Orada, bilvesile dile getirdiğimiz şu mısralarımız; “İslâm İnanç Esasları” isimli bu eserin “tercüme-i hâl-i pürmelâli” sebebiyle de geçerlidir, diyoruz ve bu şiirlerimizle de Sizleri başbaşa bırakıyoruz.
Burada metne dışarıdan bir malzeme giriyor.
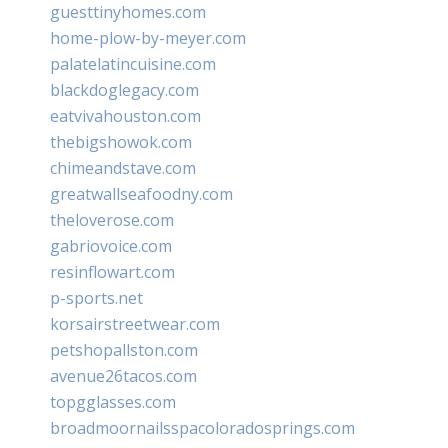
guesttinyhomes.com
home-plow-by-meyer.com
palatelatincuisine.com
blackdoglegacy.com
eatvivahouston.com
thebigshowok.com
chimeandstave.com
greatwallseafoodny.com
theloverose.com
gabriovoice.com
resinflowart.com
p-sports.net
korsairstreetwear.com
petshopallston.com
avenue26tacos.com
topgglasses.com
broadmoornailsspacoloradosprings.com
Kalbî sevgi ve saygılarımızla…

 

“Agop”u, “Ataç”ı; varıp tuttunuz;

“Hayır!” deyin sözüm, geri alayım!..

“Hayât”ı, “gâye”yi; hep unuttunuz;

“Hayır!” deyin sözüm, geri alayım!..

 

“Moiz Kohen” aklı, kimlere verdi;

“İnönü” yanına, postunu serdi;

“Osmanlı Düşmanı”, murada erdi;

“Hayır!” deyin sözüm, geri alayım!..

(……………………..)

“Millî Şuur” iyi de, “bu sözcükler” de nedir?

“Lozan’da… Protokol”, yazıldı kaç senedir?
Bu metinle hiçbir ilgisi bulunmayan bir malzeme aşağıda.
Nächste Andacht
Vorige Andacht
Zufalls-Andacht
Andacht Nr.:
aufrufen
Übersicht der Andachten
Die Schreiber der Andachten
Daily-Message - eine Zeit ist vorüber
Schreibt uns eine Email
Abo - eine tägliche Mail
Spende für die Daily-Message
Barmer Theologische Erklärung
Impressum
Yapıştırdılar “dîne”, sanki “Dinsiz Kene”dir!..

Nerdeyse “bir asır” var, “hâlen” uyanamadın;

“Agop-Ataç” bizden(!)miş, “”Nâzım” gibi anmadın!..

 

“Ataç” “Ulus” koludur, “İnönü”nün yoludur;

“Ben Ateist’im” diyor, “kâfirlerden” uludur;

Bu “2 Dil Bilimci”, “mânen hep defolu”dur!..

“Vatandaşım” dese de, “Türklüğü”ne kanmadın;

Nerdeyse “bir asır” var, “hâlen” uyanamadın!..

 

“Cehennem’e şerliler”, “biz(!)dendir bu yerliler”;

“Kılık-kıyafet” tamam, daim “kerli-ferliler”;

“Nâr-ı Cehîm” yolcusu, bâzen de “Zemheri”ler!..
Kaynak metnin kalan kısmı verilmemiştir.